Home Read Classic Album Review: Kitchens & Bathrooms | Utter A Sound

Classic Album Review: Kitchens & Bathrooms | Utter A Sound

This Hamilton outfit somehow finds the sweet spot between math-rock and GBV.

This came out in 2002 – or at least that’s when I got it. Here’s what I said about it back then (with some minor editing):

 


I have heard plenty of math-rock. And I have certainly heard plenty of Guided By Voices. But I’ve never heard a band combine the two until I heard Utter A Sound, the debut full-length from Hamilton’s Kitchens and Bathrooms.

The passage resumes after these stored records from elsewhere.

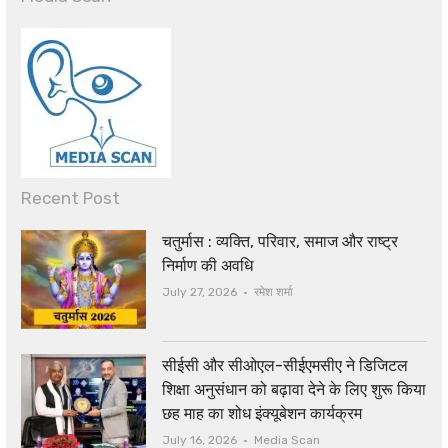
Recent Post
चतुर्मास : व्यक्ति, परिवार, समाज और राष्ट्र
निर्माण की अवधि
Author
July 27, 2026
रमेश शर्मा
सीईसी और सीओएल-सीईएमसीए ने डिजिटल
शिक्षा अनुसंधान को बढ़ावा देने के लिए शुरू किया
छह माह का शोध इंक्यूबेशन कार्यक्रम
Author
July 16, 2026
Media Scan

Most of the time, this trio is your basic math-rock ensemble: Their songs are full of the usual angular guitar chop, prime-number time signatures, hairpin-turn arrangements and precise, well-rehearsed performances. If you’ve heard Shellac or Don Caballero or even some of Rush’s more introspective moments, you know the drill. But then, every so often, one of the guys busts loose with a vocal straight out of a Guided By Voices record — some sort of weird non-sequitur lyrics, yelled in a sorta faux British accent and recorded in underproduced lo-fi. It’s as if Robert Pollard was being held hostage by Steve Albini and forced at gunpoint to sing from inside a closet. Now that’s a new solution to the old math-rock equation if I’ve ever heard one.